Now, we will look at different methods to solve this problem:

Method 1

Three nested loops are used. Verify that each row after the first contains an element from the first row. Time Complexity is O(n3). To accommodate the duplicate elements, additional space could be needed.

Method 2

Sort the matrix's rows in ascending order. Apply a modified strategy to the problem of finding common elements among three sorted arrays after that. The implementation of the same is provided below.

C++ Code

#include <bits/stdc++.h> 
using namespace std; 
const int MAX = 100; 
// the sortingRows function 
void sortingRows(int arr[ ][MAX], int n) 
{ 
    for (int i=0; i<n; i++) 
        sort(arr[i], arr[i] + n); 
} 
  
// finding the common elements 
void printSameElements(int arr[ ][MAX], int n) 
{ 
    sortingRows(arr, n);
    // store the index of the column, the index from where element is searched in every row
    int sample = 0; 
    int index[n]; 
    int length=sizeof(index);
    memset(index, 0, sizeof(length));
    for (; index[0]<n; index[0]++) 
    { 
        int temp = arr[0][index[0]]; 
        bool current = true; 
        // In every upcoming row, this ‘temp’ is searched
        for (int i=1; i<n; i++) 
        { 
            // traverse the array until following condition is not met
            while (index[i] < n && arr[i][index[i]] <= temp) 
          {
                index[i]++; 
           }
            if (arr[i][index[i]-1] != temp) 
                current = false; 
          // you are at the end of the array
              if (index[i] == n) 
            { 
                sample = 1; 
                break; 
            } 
        } 
  
        // if the 'temp' is common to all the rows 
        if (current) 
            cout << temp << " ";
    // no more common elements left since one of the row is completely traversed
        if (sample == 1) 
            break; 
    } 
} 
  
// Driver program
int main() 
{ 
    // example used here
    int mat[][MAX] = {  {2, 1, 4, 3} ,
                                 {1, 3, 6, 3} ,  
                                 {2, 1, 2, 3} ,  
                                 {1, 2, 5, 3}  };
  
    int n = 4; 
    printSameElements(mat, n); 
    return 0; 
} 

Output:

1 3

Java Code

import java.util.*;   
class codingninjas { 
      // function sortingRows
    public static void sortingRows(int arr[][], int n)

▶ Information provided
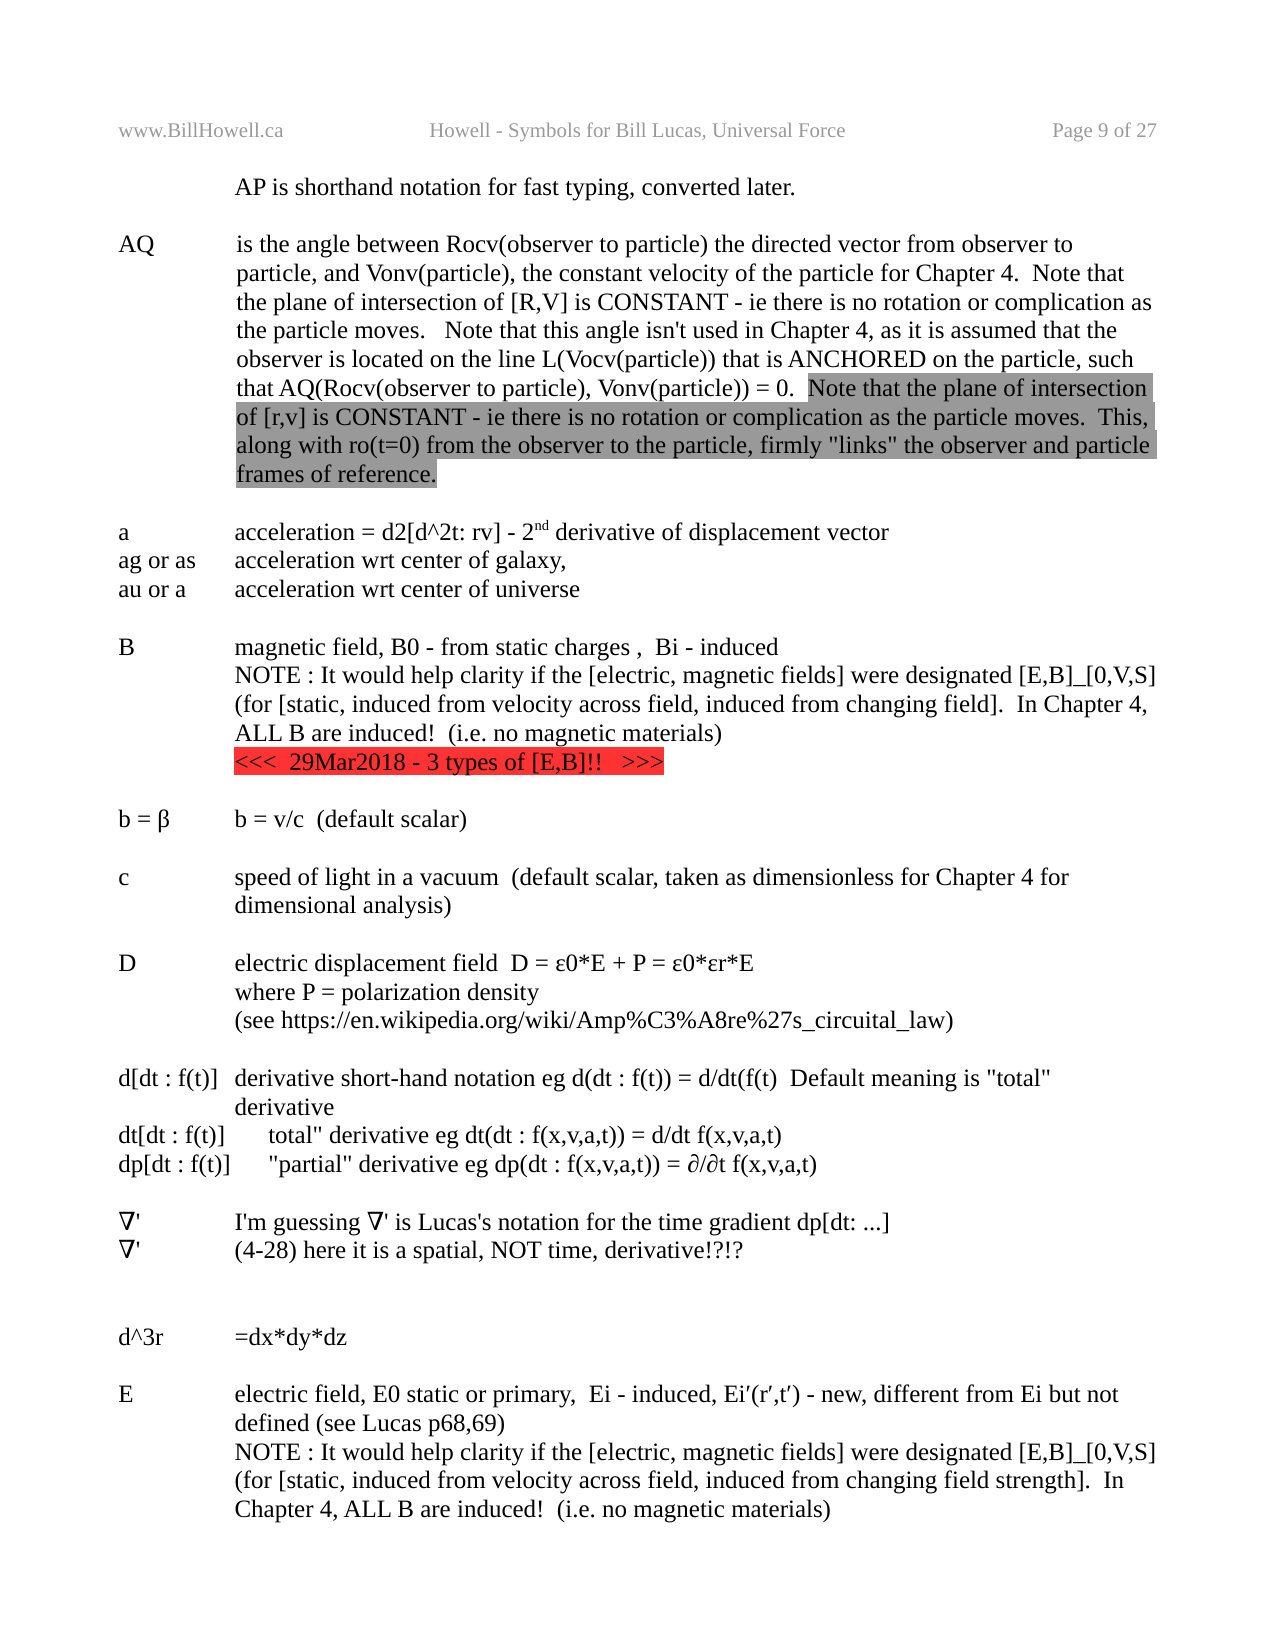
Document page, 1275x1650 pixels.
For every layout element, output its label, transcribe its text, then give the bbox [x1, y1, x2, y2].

text NOTE : It would help clarity if the [electric, magnetic fields] were designated [E,B]_[0,V,S] (for [static, induced from velocity across field, induced from changing field strength]. In Chapter 4, ALL B are induced! (i.e. no magnetic materials) [118, 1437, 1157, 1523]
text NOTE : It would help clarity if the [electric, magnetic fields] were designated [E,B]_[0,V,S] (for [static, induced from velocity across field, induced from changing field]. In Chapter 4, ALL B are induced! (i.e. no magnetic materials) [118, 660, 1157, 747]
text (see https://en.wikipedia.org/wiki/Amp%C3%A8re%27s_circuital_law) [118, 1005, 1157, 1034]
text AQ is the angle between Rocv(observer to particle) the directed vector from observer to particle, and Vonv(particle), the constant velocity of the particle for Chapter 4. Note that the plane of intersection of [R,V] is CONSTANT - ie there is no rotation or complication as the particle moves. Note that this angle isn't used in Chapter 4, as it is assumed that the observer is located on the line L(Vocv(particle)) that is ANCHORED on the particle, such that AQ(Rocv(observer to particle), Vonv(particle)) = 0. Note that the plane of intersection of [r,v] is CONSTANT - ie there is no rotation or complication as the particle moves. This, along with ro(t=0) from the observer to the particle, firmly "links" the observer and particle frames of reference. [118, 229, 1157, 488]
text ∇' I'm guessing ∇' is Lucas's notation for the time gradient dp[dt: ...] [118, 1207, 1157, 1235]
text a acceleration = d2[d^2t: rv] - 2nd derivative of displacement vector [118, 517, 1157, 545]
text where P = polarization density [118, 977, 1157, 1005]
text ag or as acceleration wrt center of galaxy, [118, 545, 1157, 574]
text d[dt : f(t)] derivative short-hand notation eg d(dt : f(t)) = d/dt(f(t) Default meaning is "total" derivative [118, 1063, 1157, 1120]
text au or a acceleration wrt center of universe [118, 574, 1157, 603]
text D electric displacement field D = ε0*E + P = ε0*εr*E [118, 948, 1157, 977]
text E electric field, E0 static or primary, Ei - induced, Ei′(r′,t′) - new, different from Ei but not defined (see Lucas p68,69) [118, 1379, 1157, 1437]
text dp[dt : f(t)] "partial" derivative eg dp(dt : f(x,v,a,t)) = ∂/∂t f(x,v,a,t) [118, 1149, 1157, 1178]
text d^3r =dx*dy*dz [118, 1322, 1157, 1350]
text <<< 29Mar2018 - 3 types of [E,B]!! >>> [118, 747, 1157, 775]
text ∇' (4-28) here it is a spatial, NOT time, derivative!?!? [118, 1235, 1157, 1264]
text dt[dt : f(t)] total" derivative eg dt(dt : f(x,v,a,t)) = d/dt f(x,v,a,t) [118, 1120, 1157, 1149]
text c speed of light in a vacuum (default scalar, taken as dimensionless for Chapter 4 for dimensional analysis) [118, 862, 1157, 919]
text B magnetic field, B0 - from static charges , Bi - induced [118, 632, 1157, 660]
text AP is shorthand notation for fast typing, converted later. [118, 172, 1157, 200]
text b = β b = v/c (default scalar) [118, 804, 1157, 833]
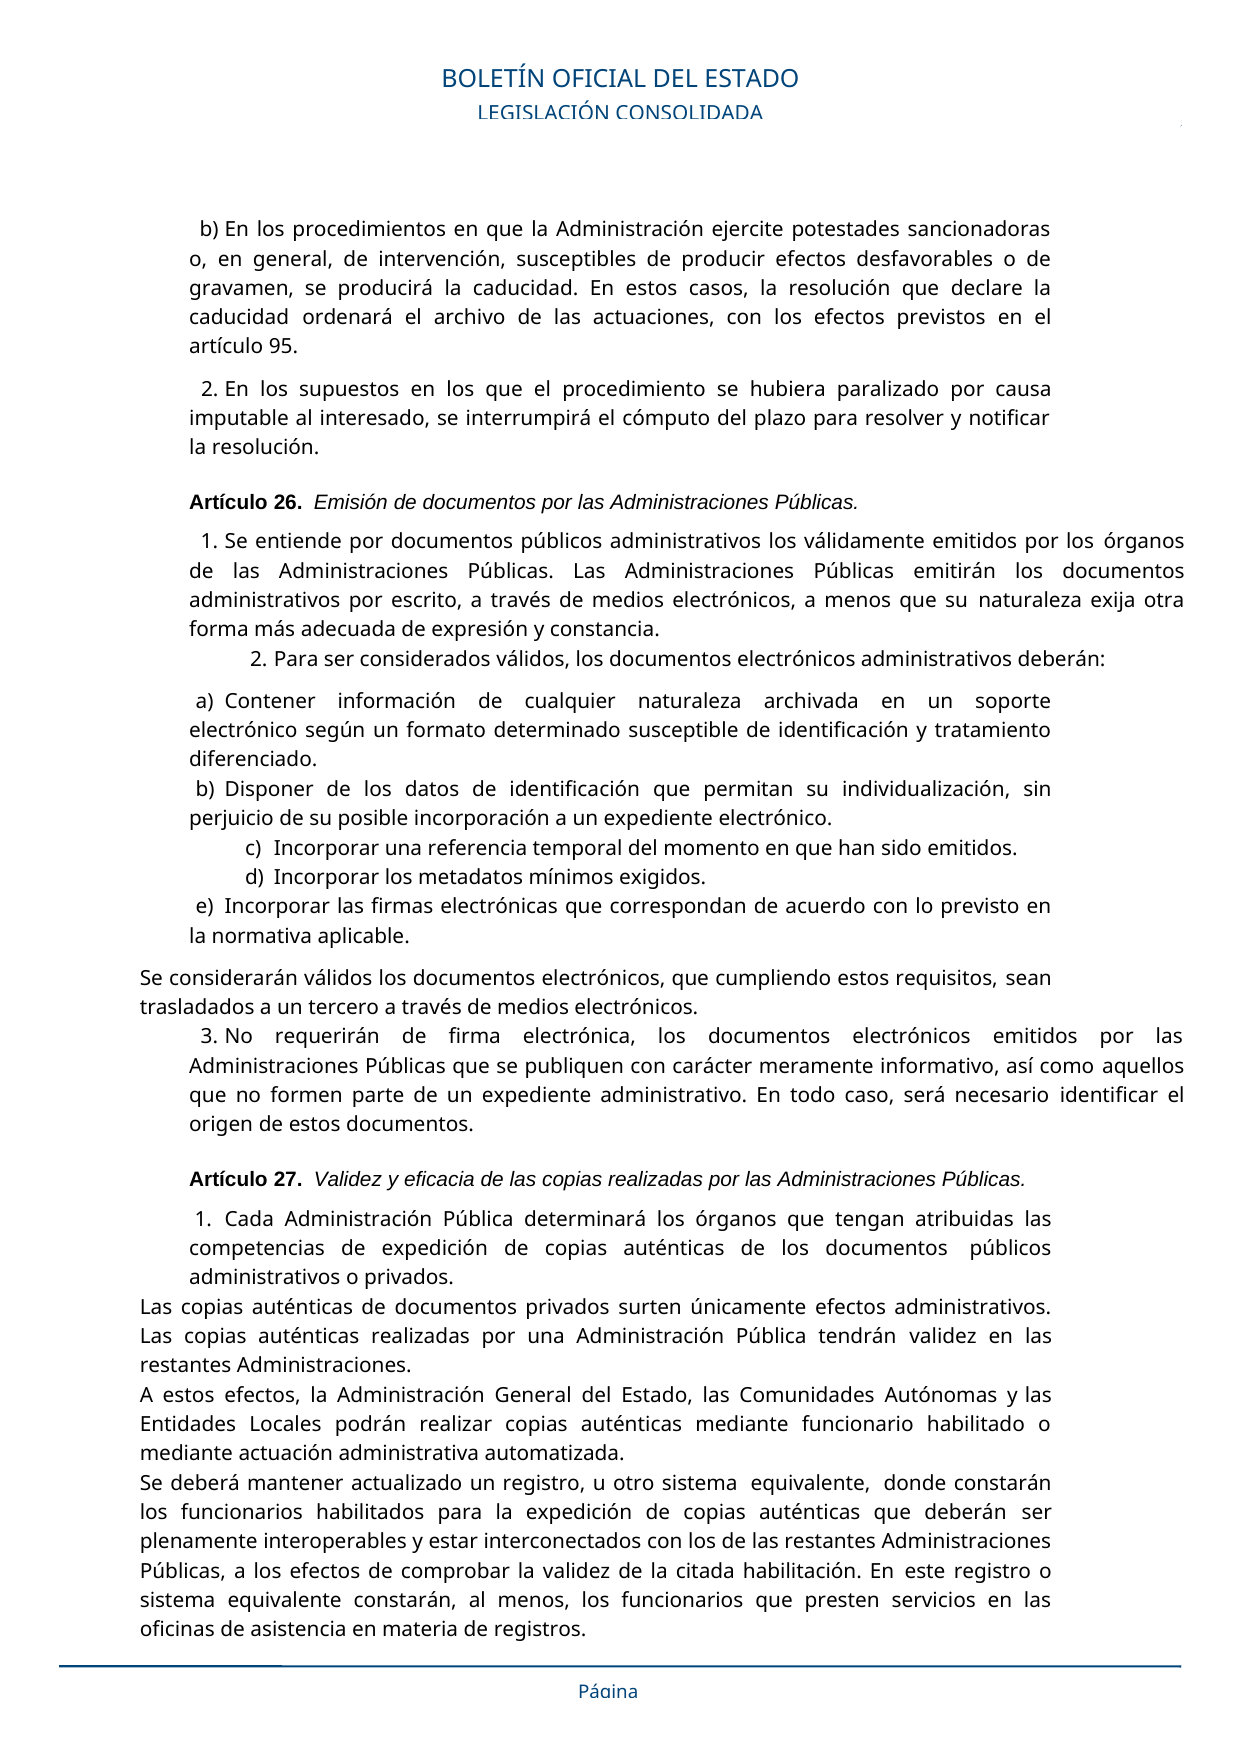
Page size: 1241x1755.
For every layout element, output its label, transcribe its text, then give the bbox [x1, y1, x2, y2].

▶ Stated problem 1
According to the extract on common matrix elements, what is the first step of Method 2?
▶ Stated problem 2
List the names of all functions defined in the C++ code of the extract on common matrix elements.
▶ Stated problem 3
In the extract on common matrix elements, switch "ascending" to "descending" and write out the part between "Sort the matrix's" and "is provided below.", inclusive.

▶ Final result 1
Sort the matrix's rows in ascending order.

▶ Final result 2
sortingRows, printSameElements, main

▶ Final result 3
Sort the matrix's rows in descending order. Apply a modified strategy to the problem of finding common elements among three sorted arrays after that. The implementation of the same is provided below.